* Requirement:
If a line in the records below contains the word "middle", return that line.

* Input:
# # # #

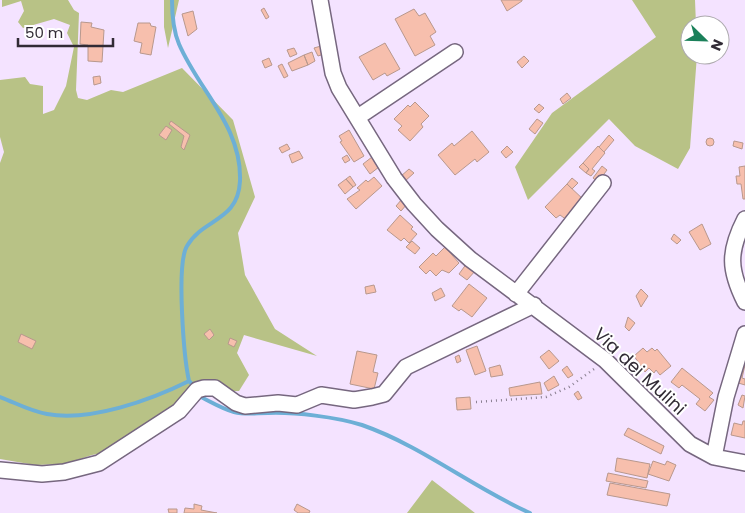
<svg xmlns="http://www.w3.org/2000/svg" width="745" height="513" viewBox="0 0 745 513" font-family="Poppins,sans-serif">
	<rect width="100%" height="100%" fill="#f4e3ff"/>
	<path fill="#b8c286" d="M2,0H68L74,10L79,13L76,90L78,98L87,100L111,90L123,92L182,68L233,120L255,197L238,233L245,275L275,329L317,356L244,335L237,353L249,375L239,391L205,392L138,446L92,455L65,464L35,465L0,459V163L4,152L0,137V80L25,77L30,84L43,86V114L54,110L66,86L74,47L67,33L70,25L54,19L23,28L18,22L24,11L21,1L2,7Z
		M164,0H179L168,48L164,27Z
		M632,0H695L696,25H690V55H697L690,148L678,169L635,146L609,119L528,200L515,167L552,113L656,37Z
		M432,480L475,513H407Z"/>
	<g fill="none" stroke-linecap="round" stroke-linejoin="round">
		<path stroke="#6dafd6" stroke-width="4" d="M172,0C172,16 173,30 179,44C199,91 242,126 240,181C238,222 203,218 187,246C176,264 184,358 189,381
			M0,397C16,403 30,411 47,414C90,422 151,400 189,381L195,387
			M203,398C213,403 223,409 234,412C246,415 256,413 268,413C295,412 336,417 362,425C422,446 472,487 530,513"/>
	</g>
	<path fill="#f7bfad" stroke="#b8988d" d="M501,0H522V1L507,11Z
		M264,8L269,17L266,19L261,10Z
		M414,9L419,16L425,13L436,32L430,36L435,45L415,56L395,19Z
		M193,11L197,29L188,36L182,14Z
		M81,22L92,23L91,27L104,30L102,62L88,61V45L80,44Z
		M138,23H150L151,26L156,27L151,55L140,53L142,43L134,41Z
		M385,43L400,69L387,76L385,73L373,80L359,57Z
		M321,46L324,54L318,56L314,48Z
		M294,48L297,54L290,57L287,50Z
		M312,52L315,61L308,65L304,55Z
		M304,55L308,65L292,71L288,63Z
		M524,56L529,61L522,68L517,62Z
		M269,58L272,65L265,68L262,61Z
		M282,64L288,76L284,78L278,66Z
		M100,76L101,83L94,85L93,77Z
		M567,93L571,98L563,104L560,99Z
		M415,102L429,116L421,124L423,127L410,141L398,130L402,126L394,119L408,105L410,107Z
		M539,104L544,108L539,113L534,109Z
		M537,119L543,123L535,134L529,129Z
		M171,121L190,135L184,150L181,147L184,136L169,124Z
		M166,126L172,130L166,140L159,135Z
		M349,130L364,156L354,162L340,142L342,141L339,136Z
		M472,131L489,152L477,162L475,159L455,175L438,155L452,143L454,146Z
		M609,135L614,140L604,152L599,147Z
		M706 142a4 4 0 1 1 8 0a4 4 0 1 1-8 0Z
		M734,141L743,143L742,149L733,146Z
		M287,144L290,149L282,153L279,148Z
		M507,146L513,152L506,158L501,152Z
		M598,146L605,153L592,169L595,171L591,176L586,173L589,169L583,163Z
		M299,151L303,158L292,163L289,155Z
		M347,155L350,160L345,163L342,158Z
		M372,157L379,167L370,174L363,164Z
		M583,163L589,169L586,173L579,167Z
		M602,166L607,170L598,182L593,178Z
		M745,166V199H743L741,184H737L736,176H740L739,167Z
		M409,169L414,173L404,182L400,177Z
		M350,176L356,185L353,187L346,179Z
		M374,177L382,186L356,209L347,199L360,190L357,188L366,180L368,182Z
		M572,178L578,183L572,189L567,184Z
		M346,179L353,187L345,194L338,185Z
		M567,184L585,201L567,220L560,215L556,218L545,207Z
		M402,199L407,204L401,211L396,206Z
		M400,215L413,227L411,229L417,234L409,243L404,238L401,241L387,230Z
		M702,224L711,244L700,250L689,232Z
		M674,234L681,240L677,244L671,239Z
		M412,241L420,248L415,254L406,247Z
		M445,247L459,263L449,273L442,270L436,276L430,270L426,274L419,267L433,253L436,256Z
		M467,263L476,270L467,280L459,274Z
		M469,284L487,298L472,317L461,309L459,311L452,306Z
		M374,285L376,292L366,294L365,287Z
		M441,288L445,296L435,301L432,293Z
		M641,289L648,296L641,307L636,296Z
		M628,317L635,323L629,331L625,327Z
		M210,329L214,335L209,340L204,334Z
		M21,334L36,341L32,349L18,342Z
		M230,338L237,341L234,347L228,344Z
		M477,346L486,371L475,375L466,350Z
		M643,348L647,352L652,348L655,351L657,349L671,366L660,375L656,370L654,373L649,368L645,372L634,356Z
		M549,350L559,361L549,369L540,357Z
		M357,351L377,355L373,372L378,373L374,389L350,384Z
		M459,355L461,361L457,363L455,357Z
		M500,365L503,375L491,377L489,368Z
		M745,365L742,378L745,379V385L735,382L740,366Z
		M567,366L573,375L568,378L562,370Z
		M682,368L713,393L709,397L714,400L705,411L696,404L700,399L682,385L679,388L671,382Z
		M554,376L559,385L548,391L544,383Z
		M540,382L542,394L510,396L509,388Z
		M578,391L582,398L578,400L574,394Z
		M742,395L745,396L743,408L738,405Z
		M470,397L471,409L457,410L456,398Z
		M743,421H745V438L731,435L734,423L742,425Z
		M628,428L664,446L661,454L624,435Z
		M617,458L650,464L647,478L615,471Z
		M653,461L665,465L667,461L676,465L669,481L648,474Z
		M608,473L648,481L646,488L606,481Z
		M610,483L670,494L667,506L607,495Z
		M194,504L202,506L201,510L217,513H184L185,508L194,509Z
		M297,504L310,511L309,513H298L294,510Z
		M168,509H177V513H169Z"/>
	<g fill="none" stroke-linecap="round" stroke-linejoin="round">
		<defs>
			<path id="street" d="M320,0L333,73L339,88L394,178L414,204L437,229L470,259L605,360L690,444L714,457L745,463
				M358,117L455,52
				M745,219C728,252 729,270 745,302
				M516,294L603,183
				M714,457L726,397L745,334
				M0,470L42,474L64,472L99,463L179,411L197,390L204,388H215L236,403L245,406L278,403L297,405L321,395L354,400L372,397L384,394L406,367L534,305"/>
		</defs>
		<use href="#street" stroke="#76677f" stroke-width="18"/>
		<path stroke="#8b8092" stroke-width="2.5" stroke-dasharray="1 4" stroke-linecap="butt" d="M476,402L546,397L569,387L594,369"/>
		<use href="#street" stroke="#fff" stroke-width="15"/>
	</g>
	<g text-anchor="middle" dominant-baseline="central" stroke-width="4" stroke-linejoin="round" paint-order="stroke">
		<g font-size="18" fill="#312b35" stroke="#fff">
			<text transform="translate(640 371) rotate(43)">Via dei Mulini</text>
		</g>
	</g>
	<g transform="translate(705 40) rotate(113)"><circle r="24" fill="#ffffff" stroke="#adaaae"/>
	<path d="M0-4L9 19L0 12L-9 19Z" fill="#1b805a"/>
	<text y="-8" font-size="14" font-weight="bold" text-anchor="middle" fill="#312b35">N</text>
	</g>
	<path d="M18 38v8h95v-8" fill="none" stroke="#312b35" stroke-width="2.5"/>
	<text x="25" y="38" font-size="15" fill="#312b35" stroke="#ffffff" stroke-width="4" paint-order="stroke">50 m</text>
</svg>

# # # #

* Answer for this exercise:
	<g text-anchor="middle" dominant-baseline="central" stroke-width="4" stroke-linejoin="round" paint-order="stroke">
	<text y="-8" font-size="14" font-weight="bold" text-anchor="middle" fill="#312b35">N</text>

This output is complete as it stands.